:: What to do ::
The answer must be every line of the data that holds the word "İran".

:: Collected data ::
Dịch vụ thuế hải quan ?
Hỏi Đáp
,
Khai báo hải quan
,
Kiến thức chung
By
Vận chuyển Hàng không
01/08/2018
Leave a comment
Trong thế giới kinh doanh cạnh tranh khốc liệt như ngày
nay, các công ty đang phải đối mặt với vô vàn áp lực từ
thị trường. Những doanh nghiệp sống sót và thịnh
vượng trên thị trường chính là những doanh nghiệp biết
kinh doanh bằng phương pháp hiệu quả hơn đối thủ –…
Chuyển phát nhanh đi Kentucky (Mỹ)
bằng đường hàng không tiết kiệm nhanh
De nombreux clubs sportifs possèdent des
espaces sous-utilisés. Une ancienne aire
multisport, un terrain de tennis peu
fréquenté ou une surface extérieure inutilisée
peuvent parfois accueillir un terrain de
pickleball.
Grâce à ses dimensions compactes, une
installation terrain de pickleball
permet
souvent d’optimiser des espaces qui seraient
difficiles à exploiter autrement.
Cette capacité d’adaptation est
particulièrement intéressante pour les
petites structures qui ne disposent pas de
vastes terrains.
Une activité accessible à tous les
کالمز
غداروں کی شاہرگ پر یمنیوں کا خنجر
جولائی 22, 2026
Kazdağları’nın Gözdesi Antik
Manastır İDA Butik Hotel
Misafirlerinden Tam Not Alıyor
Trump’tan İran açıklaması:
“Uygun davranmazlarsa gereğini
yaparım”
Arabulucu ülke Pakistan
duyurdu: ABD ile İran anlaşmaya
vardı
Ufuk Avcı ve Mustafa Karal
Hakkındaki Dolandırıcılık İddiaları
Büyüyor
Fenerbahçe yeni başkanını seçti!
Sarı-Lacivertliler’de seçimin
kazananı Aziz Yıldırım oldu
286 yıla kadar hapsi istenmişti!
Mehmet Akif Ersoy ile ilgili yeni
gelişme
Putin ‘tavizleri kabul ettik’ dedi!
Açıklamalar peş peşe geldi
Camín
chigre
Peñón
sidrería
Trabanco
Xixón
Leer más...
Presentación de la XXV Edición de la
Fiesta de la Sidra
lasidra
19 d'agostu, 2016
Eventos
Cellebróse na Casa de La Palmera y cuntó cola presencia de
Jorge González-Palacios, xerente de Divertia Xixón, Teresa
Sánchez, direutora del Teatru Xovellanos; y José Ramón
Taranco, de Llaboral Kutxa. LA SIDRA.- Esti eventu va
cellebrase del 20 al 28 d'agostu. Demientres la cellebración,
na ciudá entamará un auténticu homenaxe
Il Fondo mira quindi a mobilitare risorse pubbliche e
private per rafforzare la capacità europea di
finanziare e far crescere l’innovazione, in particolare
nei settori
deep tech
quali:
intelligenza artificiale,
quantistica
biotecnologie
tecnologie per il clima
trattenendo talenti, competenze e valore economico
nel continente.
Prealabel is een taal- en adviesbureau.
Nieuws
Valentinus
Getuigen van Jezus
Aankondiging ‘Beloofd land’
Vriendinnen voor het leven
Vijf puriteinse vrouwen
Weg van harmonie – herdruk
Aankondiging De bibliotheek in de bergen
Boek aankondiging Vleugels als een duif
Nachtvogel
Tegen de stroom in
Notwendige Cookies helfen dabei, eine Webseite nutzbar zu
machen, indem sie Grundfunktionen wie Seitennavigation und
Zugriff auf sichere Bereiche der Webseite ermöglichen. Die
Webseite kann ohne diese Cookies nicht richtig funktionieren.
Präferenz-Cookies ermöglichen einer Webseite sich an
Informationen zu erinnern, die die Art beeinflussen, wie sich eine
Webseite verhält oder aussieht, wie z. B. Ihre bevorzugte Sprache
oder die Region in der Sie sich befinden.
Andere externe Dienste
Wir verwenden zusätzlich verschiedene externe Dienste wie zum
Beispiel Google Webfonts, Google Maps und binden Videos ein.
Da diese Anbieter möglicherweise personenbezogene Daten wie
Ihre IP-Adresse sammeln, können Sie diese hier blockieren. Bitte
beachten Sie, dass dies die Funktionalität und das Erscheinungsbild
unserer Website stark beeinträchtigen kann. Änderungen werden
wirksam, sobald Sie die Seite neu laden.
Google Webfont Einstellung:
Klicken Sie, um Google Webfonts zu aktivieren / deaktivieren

:: Answer section ::
Trump’tan İran açıklaması:
duyurdu: ABD ile İran anlaşmaya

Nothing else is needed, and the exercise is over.